Latin America as a whole accounted for 24% of global journalist murders, reflecting a rise in intimidation campaigns, assassinations and threats from criminal groups in Brazil, Honduras and Colombia.

RSF notes that killings in the region surpassed last year’s total by mid-2025.

Sudan: Reporting amid civil war

In Sudan, where war between the Sudanese Armed Forces and the Rapid Support Forces has devastated entire cities, four journalists were killed this year.

RSF highlights the December killing of Taj al-Sir Ahmed Suleiman in El Fasher, allegedly executed by RSF fighters controlling parts of Darfur.

IFJ data suggests at least six media workers have been killed since January as journalists face arrest, torture and forced displacement. Many have fled to neighboring countries as Sudan slides deeper into fragmentation.

China: The world’s largest prison for journalists

China continues to hold the world’s largest population of imprisoned journalists – 121 media workers, including whistleblowers, local reporters, online commentators and citizen journalists.

RSF says the figure includes 113 detainees on the mainland and eight in Hong Kong, where the National Security Law continues to reshape the territory’s media environment.

High-profile cases, such as the renewed imprisonment of COVID-19 whistleblower Zhang Zhan, have drawn global criticism but no policy shifts from Beijing.
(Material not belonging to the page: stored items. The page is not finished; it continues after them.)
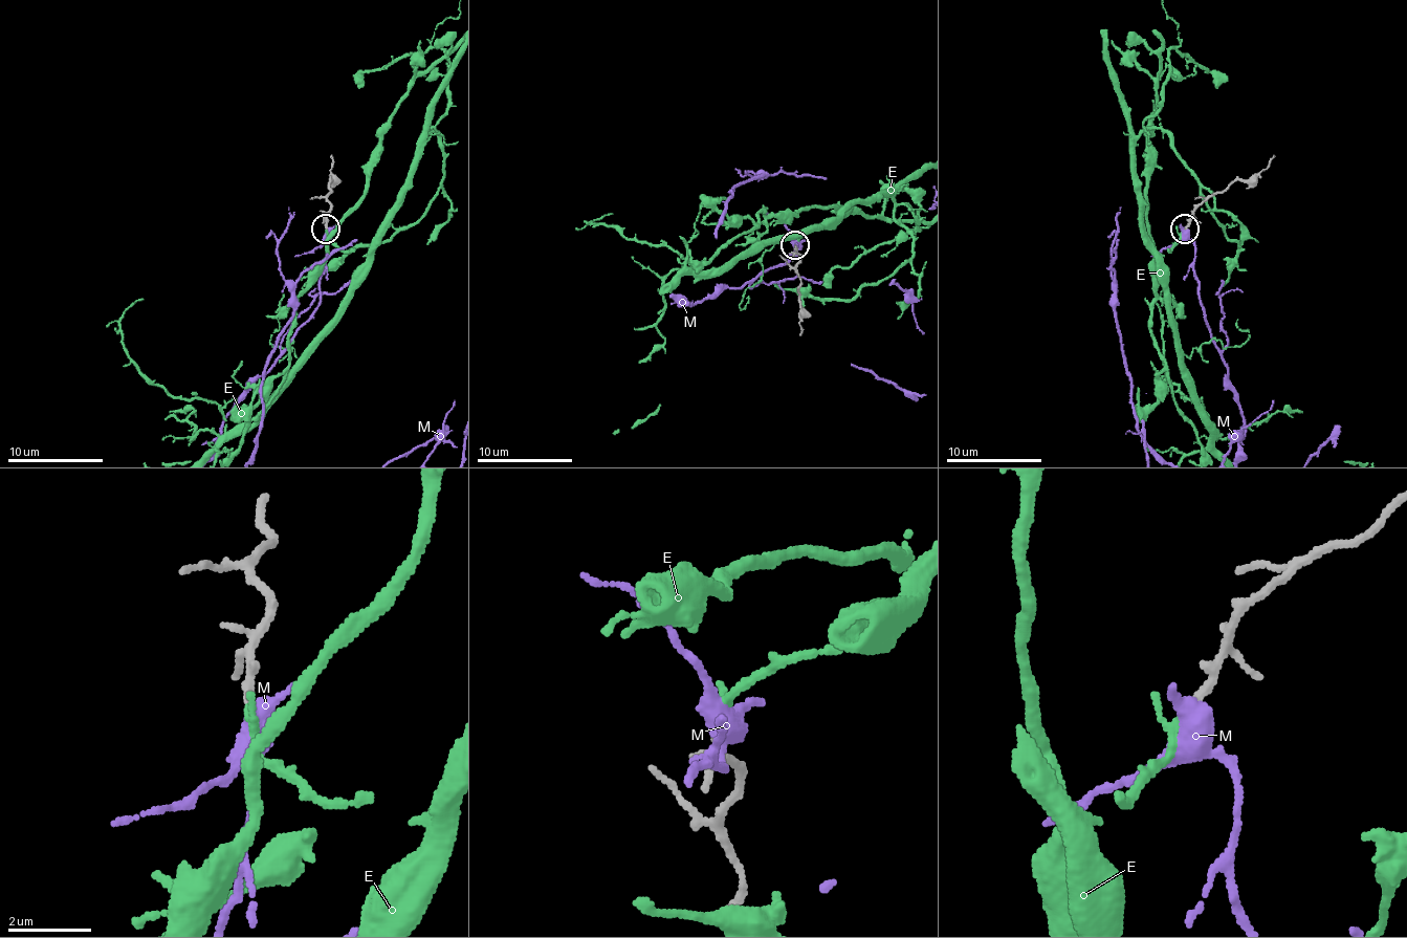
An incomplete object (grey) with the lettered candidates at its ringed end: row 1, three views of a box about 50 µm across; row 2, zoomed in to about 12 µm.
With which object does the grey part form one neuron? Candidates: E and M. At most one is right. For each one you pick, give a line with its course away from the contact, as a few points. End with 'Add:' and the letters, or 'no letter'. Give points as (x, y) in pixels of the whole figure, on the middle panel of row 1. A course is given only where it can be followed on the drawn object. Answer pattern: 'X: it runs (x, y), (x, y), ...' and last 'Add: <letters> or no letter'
Add: E

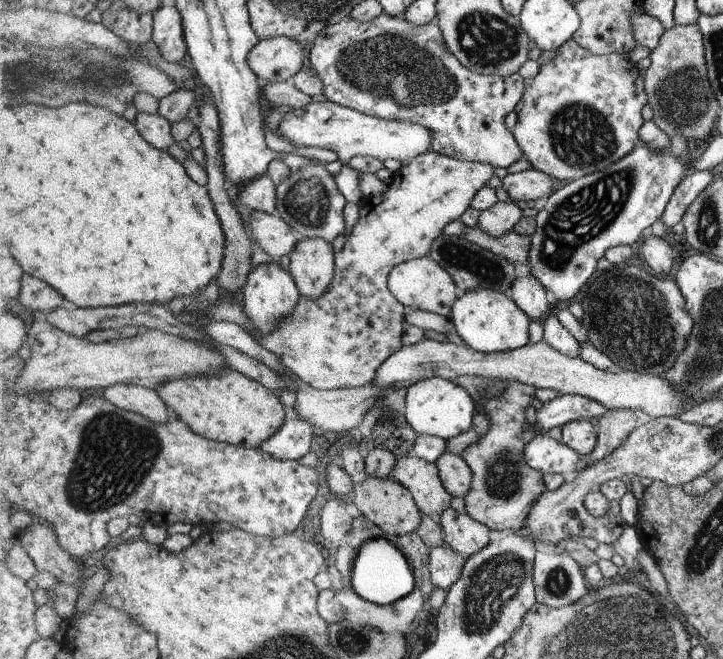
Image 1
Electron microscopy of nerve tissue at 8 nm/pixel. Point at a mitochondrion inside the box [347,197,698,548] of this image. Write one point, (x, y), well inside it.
(630, 318)

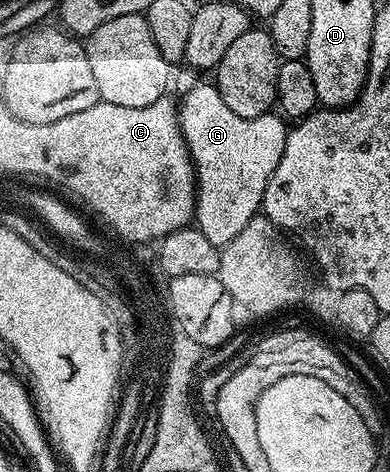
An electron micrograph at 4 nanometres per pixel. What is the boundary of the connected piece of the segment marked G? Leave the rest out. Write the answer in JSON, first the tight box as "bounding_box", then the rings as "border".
{"bounding_box":[178,81,288,248],"border":[[[210,81],[195,86],[178,103],[179,127],[195,167],[194,225],[220,248],[238,236],[241,228],[260,213],[273,168],[285,152],[288,123],[278,113],[256,118],[237,116],[221,100],[219,87]]]}

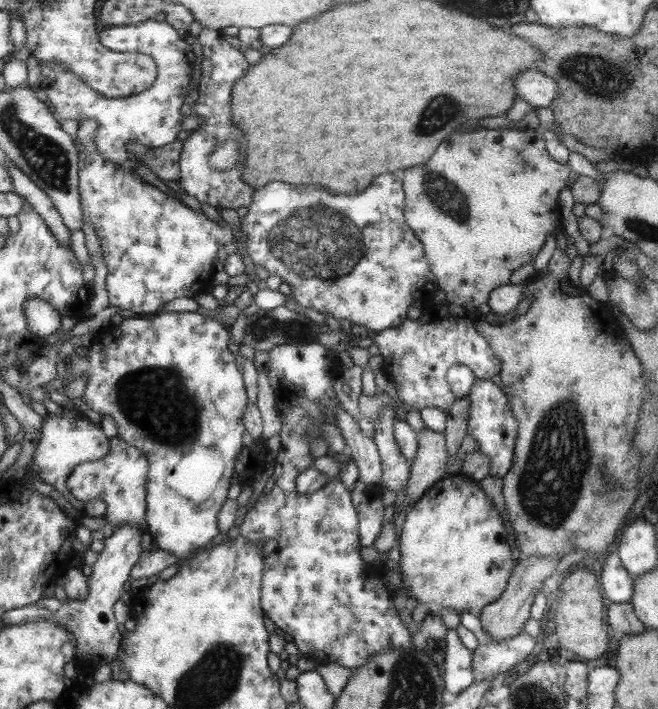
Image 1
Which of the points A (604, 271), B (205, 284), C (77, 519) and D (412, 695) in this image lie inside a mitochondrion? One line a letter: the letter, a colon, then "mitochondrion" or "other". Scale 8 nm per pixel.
A: other
B: other
C: other
D: mitochondrion

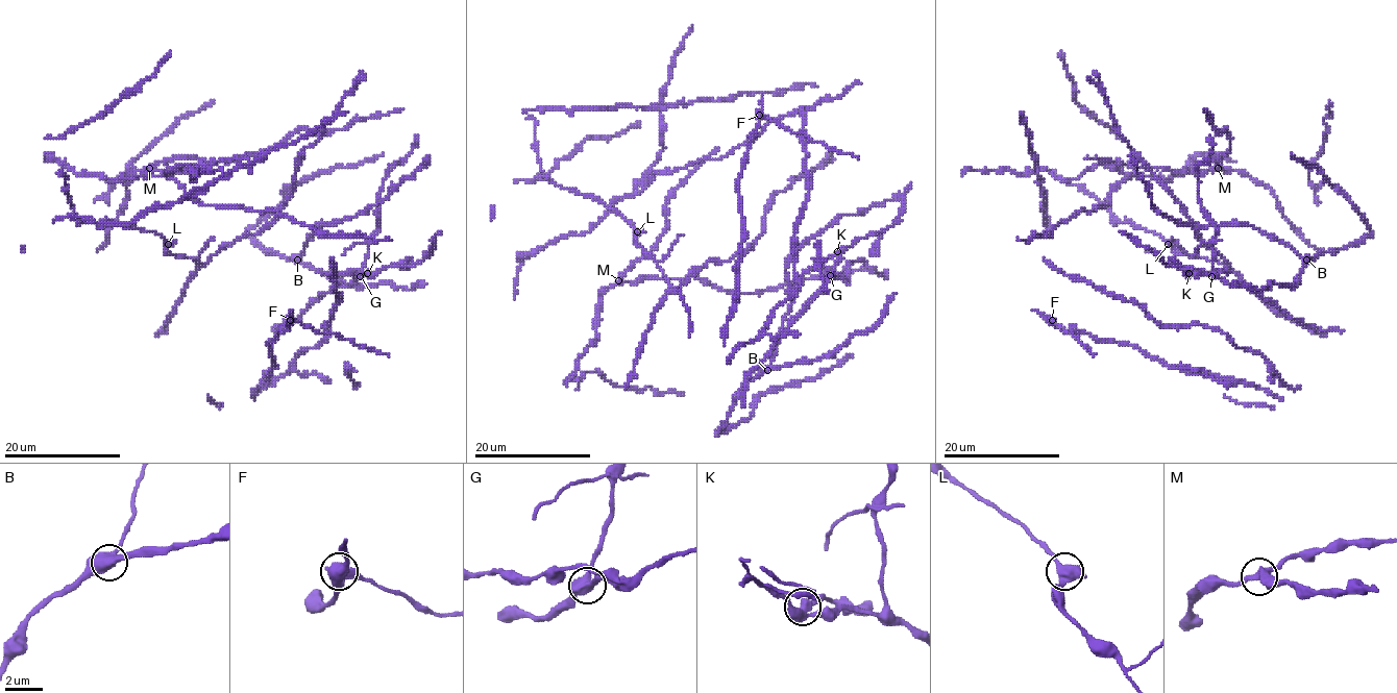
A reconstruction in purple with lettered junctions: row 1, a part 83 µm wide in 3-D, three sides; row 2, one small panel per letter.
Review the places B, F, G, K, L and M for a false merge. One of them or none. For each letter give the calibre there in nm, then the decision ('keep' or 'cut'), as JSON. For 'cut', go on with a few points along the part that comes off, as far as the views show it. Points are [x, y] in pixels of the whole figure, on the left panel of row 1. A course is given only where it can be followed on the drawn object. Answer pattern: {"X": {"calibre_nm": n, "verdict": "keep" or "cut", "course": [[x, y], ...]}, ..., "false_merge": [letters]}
{"B": {"calibre_nm": 480, "verdict": "keep"}, "F": {"calibre_nm": 550, "verdict": "cut", "course": [[290, 319], [389, 354]]}, "G": {"calibre_nm": 400, "verdict": "keep"}, "K": {"calibre_nm": 320, "verdict": "keep"}, "L": {"calibre_nm": 440, "verdict": "keep"}, "M": {"calibre_nm": 400, "verdict": "keep"}, "false_merge": ["F"]}

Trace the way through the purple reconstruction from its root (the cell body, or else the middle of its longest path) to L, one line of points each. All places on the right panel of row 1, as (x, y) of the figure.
L: (1067, 183), (1082, 186), (1108, 208), (1117, 222), (1131, 222), (1152, 230), (1168, 244)

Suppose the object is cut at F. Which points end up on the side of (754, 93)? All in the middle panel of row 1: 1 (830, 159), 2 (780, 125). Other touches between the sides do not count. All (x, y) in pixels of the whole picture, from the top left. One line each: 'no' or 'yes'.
1: yes
2: no

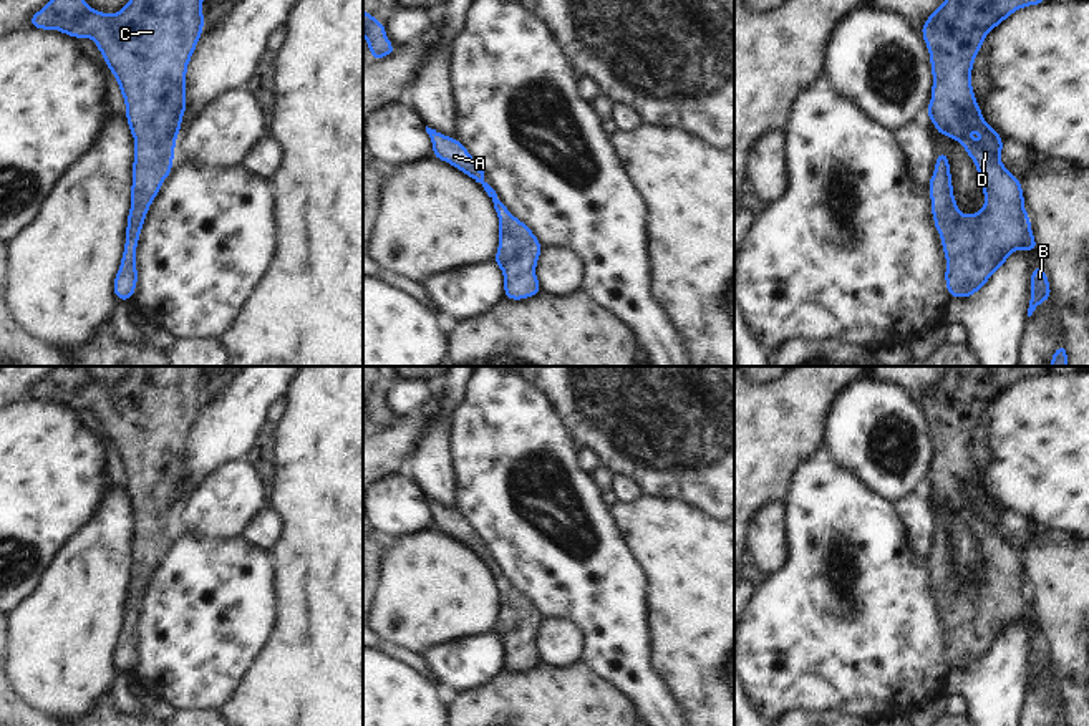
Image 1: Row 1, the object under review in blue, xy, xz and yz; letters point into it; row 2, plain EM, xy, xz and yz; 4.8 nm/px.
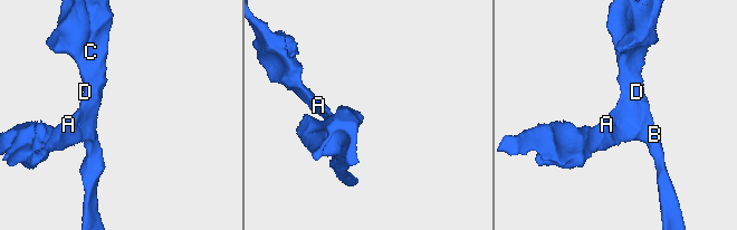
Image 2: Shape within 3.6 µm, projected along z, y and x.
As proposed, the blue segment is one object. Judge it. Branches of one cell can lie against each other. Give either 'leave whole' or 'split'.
leave whole

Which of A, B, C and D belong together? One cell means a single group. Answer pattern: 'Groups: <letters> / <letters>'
Groups: A B C D.

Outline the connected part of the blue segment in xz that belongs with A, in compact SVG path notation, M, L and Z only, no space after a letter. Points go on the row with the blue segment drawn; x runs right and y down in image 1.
M428 126L426 133L433 143L433 156L454 166L476 182L481 182L492 201L492 207L499 215L499 247L492 260L499 265L506 280L504 297L509 300L524 300L540 293L542 288L535 275L535 267L542 254L542 244L535 234L507 211L507 206L484 181L482 167L461 141Z

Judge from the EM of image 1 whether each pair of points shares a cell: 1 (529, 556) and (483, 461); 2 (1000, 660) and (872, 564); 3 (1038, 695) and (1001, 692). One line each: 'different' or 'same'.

Syria: A legacy of disappearances during Assad’s fall

RSF details 37 currently missing journalists in Syria, most of whom disappeared during Bashar al-Assad’s 24-year rule or were kidnapped by Daesh.

These unresolved cases make Syria one of the world’s largest zones of media disappearances before Assad’s December 2024 flight to Russia and the end of decades of Baathist rule.

A transitional administration under Ahmed al-Sharaa took power in early 2025, but RSF notes that even under the new leadership, many families remain without answers about those abducted or imprisoned over the last decade.

Global warning

RSF Secretary-General Christophe Deloire warned that the combination of impunity, political extremism and militarized violence has driven press freedom to its most fragile point in years.

The report lists 503 journalists detained in 47 countries – the highest total in a decade.

Russia leads with 48 imprisoned reporters, while Myanmar continues its harsh post-coup crackdown with 47 journalists behind bars.

Deloire said governments must enforce international protections, pressure armed forces to cease targeting journalists and investigate killings that have become routine in conflict zones.

“This report isn’t just a record of loss,” Deloire said. “It’s a measure of how close the world is to losing its essential witnesses.”